There's a great article over at Peak Opportunity called, Peak Oil: Why is it so difficult to Explain/Understand? which puts a fly in the ointment of all those claiming that we have so much oil in the ground that we won't reach world peak production until at least 2030 and won't see significant decreases in our lifetimes. Apparently, it's not about how much oil we have in the ground (the reserves) it's about how much and how quickly that oil can be processed and brought to market (the rate).

The maximum production RATE for a given field or group of fields in not arbitrary! In other words, it can’t just be anything you want it to be! For instance, if a field has RESERVES of say 10 million barrels, the maximum RATE might be several thousand barrels per day, but it could never be 1 million barrels per day.

Why? OK, here is the key take-away:

Due to the physics of the flow of oil through rock, a field’s (or a country’s, or the world’s) maximum oil production RATE is not arbitrary but is dependent on the RESERVES:
  • SIZE (how big is the field in terms of area and thickness?)
  • AGE (is the field newly discovered/produced, or is has it been producing for 40 years?)
  • QUALITY (how well does the oil flow through the rock?)
  • All of the world’s largest oil fields – Ghawar, Cantarell, Burgan and Daquing - have excellent SIZE and excellent QUALITY ... but their AGE is old! Hence, all of these (except possibly Ghawar) are in decline (their RATE is declining each day).
  • The Athabasca tar sands, on the other hand, have excellent SIZE, they are essentially “new” in AGE (relatively little compared to the RESERVES has been produced so far), but they have the very poorest QUALITY – the oil is so thick it won’t flow and must be melted with heat, dissolved with solvents or mined.

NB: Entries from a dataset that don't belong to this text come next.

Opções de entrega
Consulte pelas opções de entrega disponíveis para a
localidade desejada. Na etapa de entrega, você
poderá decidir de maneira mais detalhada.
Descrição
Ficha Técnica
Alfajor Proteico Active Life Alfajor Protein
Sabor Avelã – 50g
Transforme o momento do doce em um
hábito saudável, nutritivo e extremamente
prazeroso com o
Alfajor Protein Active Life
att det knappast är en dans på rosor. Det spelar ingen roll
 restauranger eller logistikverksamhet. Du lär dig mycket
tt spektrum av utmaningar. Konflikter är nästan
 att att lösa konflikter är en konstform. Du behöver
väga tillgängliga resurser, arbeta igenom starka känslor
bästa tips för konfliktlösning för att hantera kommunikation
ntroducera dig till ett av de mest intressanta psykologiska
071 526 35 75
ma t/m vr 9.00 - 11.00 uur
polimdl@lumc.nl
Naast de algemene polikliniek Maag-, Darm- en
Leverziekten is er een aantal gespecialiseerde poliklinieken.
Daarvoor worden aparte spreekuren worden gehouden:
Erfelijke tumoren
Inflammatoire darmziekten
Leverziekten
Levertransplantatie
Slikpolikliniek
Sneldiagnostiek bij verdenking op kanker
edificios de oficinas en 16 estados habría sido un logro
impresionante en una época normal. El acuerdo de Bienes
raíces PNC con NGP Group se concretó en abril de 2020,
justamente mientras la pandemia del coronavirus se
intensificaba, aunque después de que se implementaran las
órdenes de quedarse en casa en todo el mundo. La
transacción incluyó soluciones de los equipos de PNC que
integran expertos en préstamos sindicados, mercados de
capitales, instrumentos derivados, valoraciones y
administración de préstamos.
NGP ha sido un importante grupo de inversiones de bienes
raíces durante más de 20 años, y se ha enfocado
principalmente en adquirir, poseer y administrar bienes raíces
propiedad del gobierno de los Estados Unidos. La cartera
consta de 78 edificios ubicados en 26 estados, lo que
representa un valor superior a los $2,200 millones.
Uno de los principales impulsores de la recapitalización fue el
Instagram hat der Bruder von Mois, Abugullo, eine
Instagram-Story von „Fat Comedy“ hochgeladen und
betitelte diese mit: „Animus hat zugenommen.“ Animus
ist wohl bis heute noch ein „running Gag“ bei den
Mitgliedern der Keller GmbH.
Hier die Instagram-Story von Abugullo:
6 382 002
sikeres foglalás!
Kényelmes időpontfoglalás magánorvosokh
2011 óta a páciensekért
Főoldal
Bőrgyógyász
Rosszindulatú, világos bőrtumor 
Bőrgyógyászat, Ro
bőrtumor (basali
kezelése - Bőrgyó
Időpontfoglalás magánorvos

The whole article is very informative. In case you missed the link at the top, you can find the full article here.

1 comment:

Hillery said...

The topic of Peak Oil is a vastly complex one, made even more difficult to understand for the reasons noted in the article above. But MPayne does an excellent job of making that mud puddle a little more settled and clear. Truly it is hard for some people to grasp just why we are "running out of oil" when there are (possibly) trillons of gallons still left in the ground. It is just not that simple, folks.